To Rodin Lyasoff, the Chief Executive Officer of A³ – Airbus’ advanced projects outpost in Silicon Valley, California, USA – self-piloting air taxis will become a normal element of urban mobility in the coming years, marking “another golden age for aviation.”
Speaking at TED, the bi-annual gathering on Technology, Entertainment, and Design, Lyasoff said Airbus’ portfolio of ground-breaking projects is helping to make Urban Air Mobility a reality, spurred by advances in electric vehicles and autonomy.
A first tangible step is Vahana – Airbus’ self-piloted eVTOL (vertical take-off and landing) demonstrator that can travel approximately 20 miles in 15 minutes. “Our cost estimate for a trip like this is around 40 dollars, which is something that you can really build a business around,” Lyasoff said. “We’ve really focused on making it efficient, so the batteries are small, light, and they last longer. For reference, the Vahana battery is less than half the size of a Tesla Model S battery. It's about 40 kilowatt-hours, and you can hot-swap the batteries in just a few minutes.”
I think the next decade is going to be another golden age for aviation. For one thing – and this is where I get excited – flight is about to get a lot more personal
- Rodin Lyasoff, the Chief Executive Officer of A³
Unlocking new possibilities with electric flight
Combining the “underutilised skies” with electric propulsion opens up an entire new dimension for urban mobility and Airbus is exploring multiple angles: CityAirbus, an eVTOL vehicle for up to four passengers, in addition to Vahana, which aims to create a similar mode of transport for individual travellers or cargo. In Singapore, the company is working with the country’s National University on the Skyways project to test a parcel transportation system using autonomous electric drones.

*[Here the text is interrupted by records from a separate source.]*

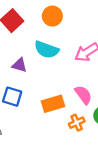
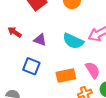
cyan semicircle: (47, 50) -> (73, 41), moved

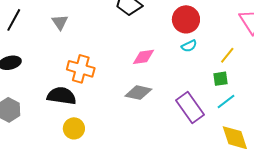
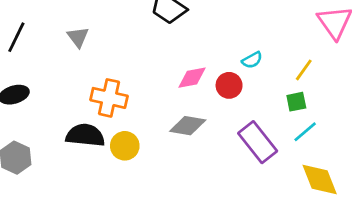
red circle: (186, 19) -> (229, 85), moved, size x0.7
yellow circle: (74, 128) -> (125, 146), moved

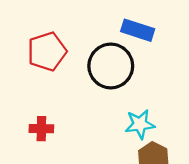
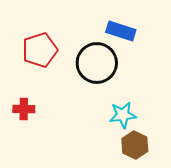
red cross: (41, 129) -> (24, 109), moved

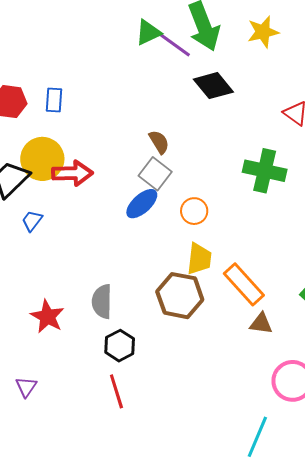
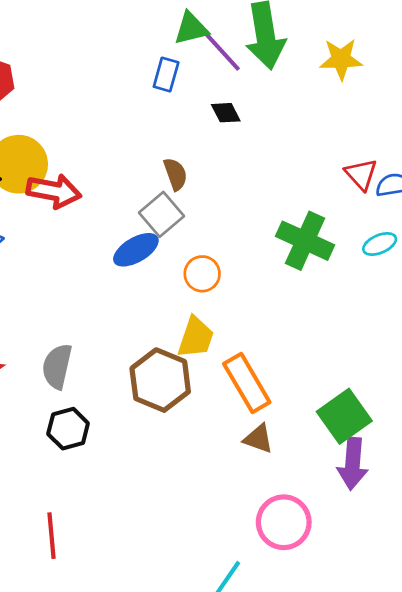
black diamond: (213, 86) -> (226, 113), moved, size x0.6
blue rectangle: (54, 100) -> (166, 74), moved
red line: (116, 391) -> (51, 536), moved

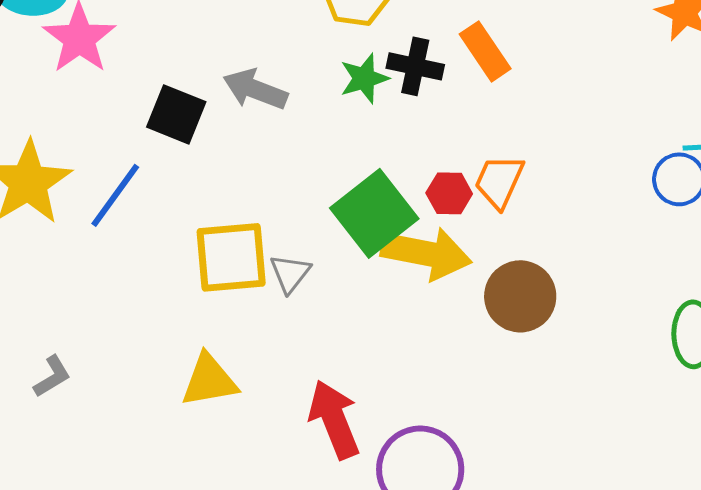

“Electric flight unlocks new possibilities for vehicle configurations that we just could not explore in the past,” Lyasoff explained. “If you use electric motors, you can have many of them around the aircraft, and it doesn't add a lot of extra weight. And that gives you redundancy and safety. They also are cleaner, cheaper, and quieter than internal combustion engines.”

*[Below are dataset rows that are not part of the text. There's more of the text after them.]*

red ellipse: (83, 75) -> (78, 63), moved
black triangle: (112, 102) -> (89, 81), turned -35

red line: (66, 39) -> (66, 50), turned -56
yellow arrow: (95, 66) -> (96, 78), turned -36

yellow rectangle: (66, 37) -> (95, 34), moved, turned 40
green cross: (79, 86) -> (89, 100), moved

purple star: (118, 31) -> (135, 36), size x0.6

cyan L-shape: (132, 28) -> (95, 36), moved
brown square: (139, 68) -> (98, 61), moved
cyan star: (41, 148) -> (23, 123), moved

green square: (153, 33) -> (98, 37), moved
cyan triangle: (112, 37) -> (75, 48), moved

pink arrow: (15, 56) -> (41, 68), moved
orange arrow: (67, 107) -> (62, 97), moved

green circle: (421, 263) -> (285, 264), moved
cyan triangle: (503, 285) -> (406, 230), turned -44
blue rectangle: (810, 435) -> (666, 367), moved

Lyasoff told the TED audience that while in college during the late 1990s, he often was told that his desire to pursue aerospace studies would lead to a “boring” career. “Well, they were a little bit off the mark,” he added. “And in fact, I think the next decade is going to be another golden age for aviation. For one thing – and this is where I get excited – flight is about to get a lot more personal.”